The bronze lamp flickered as though swayed by an unseen breeze.
A man with a head of white hair, unhesitatingly using the finest lamp oil, raised his gaze from the document he was diligently revising. He was the Left Chancellor, a man who had recently turned seventy. Once a key supporter of the rebellion against the previous emperor, it was thanks to his backing that a man who had been no more than an older half-brother could ascend the imperial throne.
“…Was it my imagination?”
Just as the Left Chancellor lowered his gaze back to the document, the floorboards of the corridor behind him creaked.
“…Is it Zhen?”
“It is.”
A slender shadow cast itself against the lattice of the redwood screen. Words were exchanged through the door separating them.
“You’ve ensured the end of her life this time, haven’t you?”
“I’ve come to report on just that.”
Zhen spoke with a trace of delight coloring his voice.
“Cai Feiling will not be killed.”
“What did you say?”
The Left Chancellor began to rise from his chair but collapsed back into it as though struck by a powerful dizziness.
“That’s why I’ll be killing you instead, Left Chancellor.”
“W-What is this…?”
Looking down, he saw a spider perched on his thumb—a venomous creature with vile purple hairs. He tried to brush it away, but his paralyzed fingers could only twitch faintly.
“When a contract is annulled, the client is killed—that’s the assassin’s code.

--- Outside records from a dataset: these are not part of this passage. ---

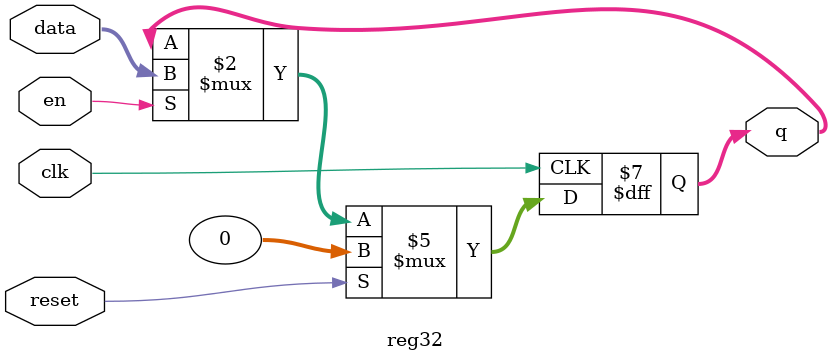
<source format=v>

module reg32(
	input clk,		            // data is stored on rising edge 
	input en,			            // data is stored only when enable is high
	input reset, 	            // synchronous reset
	input [WIDTH-1:0] data,   // data you want to store
	output reg [WIDTH-1:0] q  // current data stored in register
	);
	localparam WIDTH = 32;

	always @(posedge clk) begin 
		if (reset) begin 
			q <= 0;
		end 
		else if (en) begin 
			q <= data;
		end 
	end 

endmodule

</source>
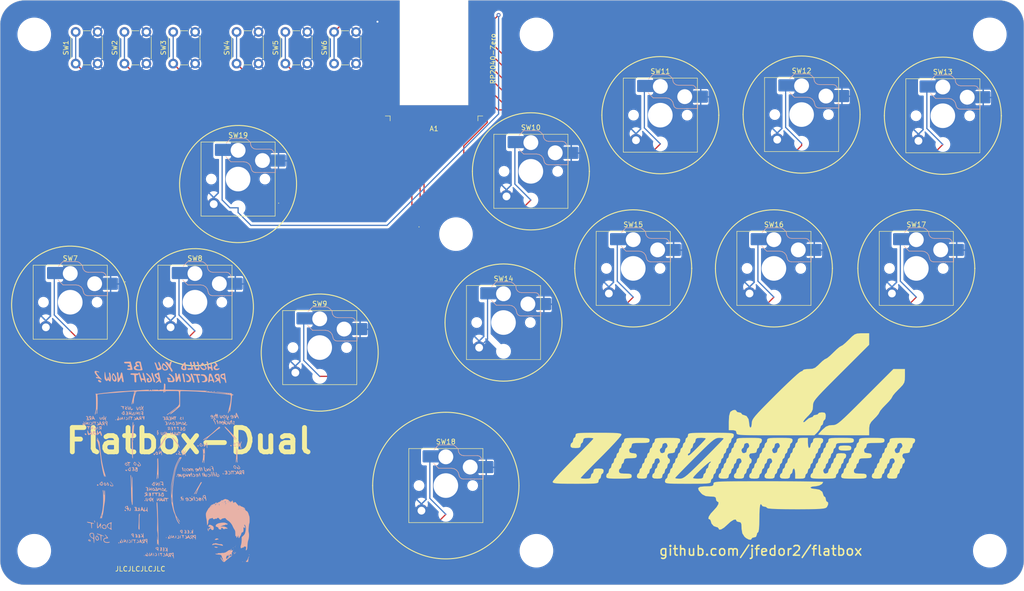
<source format=kicad_pcb>
(kicad_pcb (version 20221018) (generator pcbnew)

  (general
    (thickness 1.6)
  )

  (paper "A4")
  (layers
    (0 "F.Cu" signal)
    (31 "B.Cu" signal)
    (32 "B.Adhes" user "B.Adhesive")
    (33 "F.Adhes" user "F.Adhesive")
    (34 "B.Paste" user)
    (35 "F.Paste" user)
    (36 "B.SilkS" user "B.Silkscreen")
    (37 "F.SilkS" user "F.Silkscreen")
    (38 "B.Mask" user)
    (39 "F.Mask" user)
    (40 "Dwgs.User" user "User.Drawings")
    (41 "Cmts.User" user "User.Comments")
    (42 "Eco1.User" user "User.Eco1")
    (43 "Eco2.User" user "User.Eco2")
    (44 "Edge.Cuts" user)
    (45 "Margin" user)
    (46 "B.CrtYd" user "B.Courtyard")
    (47 "F.CrtYd" user "F.Courtyard")
    (48 "B.Fab" user)
    (49 "F.Fab" user)
  )

  (setup
    (pad_to_mask_clearance 0)
    (pcbplotparams
      (layerselection 0x00010fc_ffffffff)
      (plot_on_all_layers_selection 0x0000000_00000000)
      (disableapertmacros false)
      (usegerberextensions true)
      (usegerberattributes true)
      (usegerberadvancedattributes false)
      (creategerberjobfile false)
      (dashed_line_dash_ratio 12.000000)
      (dashed_line_gap_ratio 3.000000)
      (svgprecision 6)
      (plotframeref false)
      (viasonmask false)
      (mode 1)
      (useauxorigin false)
      (hpglpennumber 1)
      (hpglpenspeed 20)
      (hpglpendiameter 15.000000)
      (dxfpolygonmode true)
      (dxfimperialunits true)
      (dxfusepcbnewfont true)
      (psnegative false)
      (psa4output false)
      (plotreference true)
      (plotvalue false)
      (plotinvisibletext false)
      (sketchpadsonfab false)
      (subtractmaskfromsilk true)
      (outputformat 1)
      (mirror false)
      (drillshape 0)
      (scaleselection 1)
      (outputdirectory "C:/Users/ahmed/Desktop/Flatbox duel with art gerber/")
    )
  )

  (net 0 "")
  (net 1 "GND")
  (net 2 "LEFT")
  (net 3 "DOWN")
  (net 4 "RIGHT")
  (net 5 "UP")
  (net 6 "L1")
  (net 7 "R1")
  (net 8 "TRIANGLE")
  (net 9 "SQUARE")
  (net 10 "CIRCLE")
  (net 11 "CROSS")
  (net 12 "R2")
  (net 13 "L2")
  (net 14 "OPT1")
  (net 15 "OPT2")
  (net 16 "OPT3")
  (net 17 "OPT4")
  (net 18 "OPT5")
  (net 19 "OPT6")
  (net 20 "unconnected-(A1-Pad1)")
  (net 21 "unconnected-(A1-Pad21)")
  (net 22 "unconnected-(A1-Pad22)")
  (net 23 "UP\\action")

  (footprint "PCM_Switch_Keyboard_Hotswap_Kailh:SW_Hotswap_Kailh_Choc_V1V2_Plated" (layer "F.Cu") (at 79.96535 91.98315))

  (footprint "PCM_Switch_Keyboard_Hotswap_Kailh:SW_Hotswap_Kailh_Choc_V1V2_Plated" (layer "F.Cu") (at 105.551488 101.29307))

  (footprint "PCM_Switch_Keyboard_Hotswap_Kailh:SW_Hotswap_Kailh_Choc_V1V2_Plated" (layer "F.Cu") (at 131.42 129.62))

  (footprint "PCM_Switch_Keyboard_Hotswap_Kailh:SW_Hotswap_Kailh_Choc_V1V2_Plated" (layer "F.Cu") (at 148.86 65.11))

  (footprint "PCM_Switch_Keyboard_Hotswap_Kailh:SW_Hotswap_Kailh_Choc_V1V2_Plated" (layer "F.Cu") (at 175.42 53.58))

  (footprint "PCM_Switch_Keyboard_Hotswap_Kailh:SW_Hotswap_Kailh_Choc_V1V2_Plated" (layer "F.Cu") (at 204.39 53.46))

  (footprint "PCM_Switch_Keyboard_Hotswap_Kailh:SW_Hotswap_Kailh_Choc_V1V2_Plated" (layer "F.Cu") (at 233.36 53.7))

  (footprint "PCM_Switch_Keyboard_Hotswap_Kailh:SW_Hotswap_Kailh_Choc_V1V2_Plated" (layer "F.Cu") (at 143.25 96.15))

  (footprint "PCM_Switch_Keyboard_Hotswap_Kailh:SW_Hotswap_Kailh_Choc_V1V2_Plated" (layer "F.Cu") (at 169.86 85.04))

  (footprint "PCM_Switch_Keyboard_Hotswap_Kailh:SW_Hotswap_Kailh_Choc_V1V2_Plated" (layer "F.Cu") (at 198.71 85.04))

  (footprint "PCM_Switch_Keyboard_Hotswap_Kailh:SW_Hotswap_Kailh_Choc_V1V2_Plated" (layer "F.Cu")
    (tstamp 00000000-0000-0000-0000-000060e2348e)
    (at 227.92 85.04)
    (descr "Kailh Choc keyswitch V1V2 CPG1350 V1 CPG1353 V2 Hotswap Plated")
    (tags "Kailh Choc Keyswitch Switch CPG1350 V1 CPG1353 V2 Hotswap Plated Cutout")
    (property "Sheetfile" "Flatbox-rev5.kicad_sch")
    (property "Sheetname" "")
    (path "/00000000-0000-0000-0000-000060ec4d39")
    (attr smd)
    (fp_text reference "SW17" (at 0 -9) (layer "F.SilkS")
        (effects (font (size 1 1) (thickness 0.15)))
      (tstamp 045457b9-a205-41a8-a2b9-3003c3e88c5a)
    )
    (fp_text value "SW_Push" (at 0 9) (layer "F.Fab")
        (effects (font (size 1 1) (thickness 0.15)))
      (tstamp f2378229-6c91-45fb-96b6-32a8338cbdf6)
    )
    (fp_text user "${VALUE}" (at 2.54 -0.635) (layer "B.Fab")
        (effects (font (size 1 1) (thickness 0.15)) (justify mirror))
      (tstamp 54c2a6ec-11a7-4df2-bcbc-ebcdfaf2dfaa)
    )
    (fp_text user "${REFERENCE}" (at 0 0) (layer "F.Fab")
        (effects (font (size 1 1) (thickness 0.15)))
      (tstamp 0d92f05d-6cdf-444f-9995-ffcf40df30a6)
    )
    (fp_line (start -2.416 -7.409) (end -1.479 -8.346)
      (stroke (width 0.12) (type solid)) (layer "B.SilkS") (tstamp 6f5c299c-7070-4b60-962b-abfb025cf535))
    (fp_line (start -1.479 -8.346) (end 1.268 -8.346)
      (stroke (width 0.12) (type solid)) (layer "B.SilkS") (tstamp 2e4a8056-ddc8-4e78-8a39-68e53fbfcc60))
    (fp_line (start -1.479 -3.554) (end -2.5 -4.575)
      (stroke (width 0.12) (type solid)) (layer "B.SilkS") (tstamp a71564bf-69dd-4e0a-acde-b3d4df448818))
    (fp_line (start 1.168 -3.554) (end -1.479 -3.554)
      (stroke (width 0.12) (type solid)) (layer "B.SilkS") (tstamp f72c425e-ad71-4f73-9bab-f17688bfe77f))
    (fp_line (start 1.268 -8.346) (end 1.671 -8.266)
      (stroke (width 0.12) (type solid)) (layer "B.SilkS") (tstamp b2414860-a1cf-472f-8449-6f9b7836d426))
    (fp_line (start 1.671 -8.266) (end 2.013 -8.037)
      (stroke (width 0.12) (type solid)) (layer "B.SilkS") (tstamp eced1c57-da36-4ae8-b957-d7f305724add))
    (fp_line (start 1.73 -3.449) (end 1.168 -3.554)
      (stroke (width 0.12) (type solid)) (layer "B.SilkS") (tstamp 91c1aa6f-a256-49df-9a88-31ed7cf50576))
    (fp_line (start 2.013 -8.037) (end 2.546 -7.504)
      (stroke (width 0.12) (type solid)) (layer "B.SilkS") (tstamp 58c58a42-49a0-4b19-b00f-0595b2224429))
    (fp_line (start 2.209 -3.15) (end 1.73 -3.449)
      (stroke (width 0.12) (type solid)) (layer "B.SilkS") (tstamp 31ddfb38-6469-4b3f-a8ff-6edcbea1c627))
    (fp_line (start 2.546 -7.504) (end 2.546 -7.282)
      (stroke (width 0.12) (type solid)) (layer "B.SilkS") (tstamp a53e40d3-da4c-48b1-b39c-9579f8c08ad9))
    (fp_line (start 2.546 -7.282) (end 2.633 -6.844)
      (stroke (width 0.12) (type solid)) (layer "B.SilkS") (tstamp 52e12b5a-9f43-4678-9544-f133527a7d8a))
    (fp_line (start 2.547 -2.697) (end 2.209 -3.15)
      (stroke (width 0.12) (type solid)) (layer "B.SilkS") (tstamp 19e9ec12-d2e2-4b41-9dc7-583496f214aa))
    (fp_line (start 2.633 -6.844) (end 2.877 -6.477)
      (stroke (width 0.12) (type solid)) (layer "B.SilkS") (tstamp b690ee47-5dba-40b0-801b-9569f0f5d64f))
    (fp_line (start 2.701 -2.139) (end 2.547 -2.697)
      (stroke (width 0.12) (type solid)) (layer "B.SilkS") (tstamp 0688621b-440e-4ff3-b052-102119b2c9fa))
    (fp_line (start 2.783 -1.841) (end 2.701 -2.139)
      (stroke (width 0.12) (type solid)) (layer "B.SilkS") (tstamp 6c222357-af2c-49d3-8afa-867281f4a7c0))
    (fp_line (start 2.877 -6.477) (end 3.244 -6.233)
      (stroke (width 0.12) (type solid)) (layer "B.SilkS") (tstamp c21f5fed-919b-447b-bee8-d9bffa84f139))
    (fp_line (start 2.976 -1.583) (end 2.783 -1.841)
      (stroke (width 0.12) (type solid)) (layer "B.SilkS") (tstam
... [932526 chars truncated]
</source>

Didn’t you know? Those who harm others will themselves be harmed. Curse someone, and you dig two graves.”
The Left Chancellor’s face turned pale as he called out.
“Someone! Is there no one here?”
“No one will come. They’ve all been stung by dream venom wasps and have likely sunk deep into sleep by now.”
“Y-You… Do you think you’ll get away with this? A mere poisoner dares— I… Do you know who I am—”
His frantic shouting grew incoherent as the neurotoxin spread, rendering his tongue sluggish. Soon, he would be unable to utter a sound.
“Who, indeed? A decrepit old fox who could do nothing but rewrite official ledgers and line his pockets. The one who wanted Cai Feiling dead to make a fortune from poison sales. For some, times of plague and war are the most profitable.”
The Left Chancellor’s gaze fixed on empty space, his eyes clouded white. Blood poured from behind his eyes, streaming out of his nose and mouth. It spilled onto the rosewood desk, soaking the papers. He died spewing copious blood. The venomous spider fell from the lifeless old man’s back, slipping through the screen’s gaps to return to Zhen.
“Good work.”
Zhen praised the spider and tucked it into the sleeve of his hanfu.
“No matter how much wealth one amasses, there is no satisfying greed. Clinging to power and craving more, they destroy themselves. Just like wretched spirits.”
He furrowed his brow disdainfully.
Zhen leapt onto the corridor roof, stepping silently across gilded tiles under the moonlight. Without a sound, he traversed to the palace rooftops.
“In contrast, she—”
Lighting a pipe, Zhen exhaled a thin wisp of smoke, conjuring the image of a silver-haired figure in his mind.
Cai Feiling, the deposed princess, ostracized as a monster for bearing the sins of her late father. She devoted herself to creating medicine in atonement.
Had she been merely a pitiable girl, Zhen would have killed her without hesitation.
But she was anything but pitiable.
Wearing peacock feathers in her hair, a green silk dress tied with a blue sash, she carried a radiant smile on her lips. Yet there was neither coquetry nor enticement. She consumed the poison that surrounded her, thriving defiantly like a flower in full bloom—a flower with venom.
“A flower that consumes poison, is it?”
The more beautiful a flower, the more potent its poison.
“Ah, it’s irresistible.”
Drawing deeply on his pipe, Zhen’s half-lidded eyes softened with indulgence.
A fierce wind howled. Black clouds swirled, devouring the moon. A storm was brewing.
Exposed to the gale, Zhen smiled ominously, the dull gleam of violet flashing in his eyes.
“Cai Feiling—will you master this poison, or will it consume you from within? I can’t wait to see.”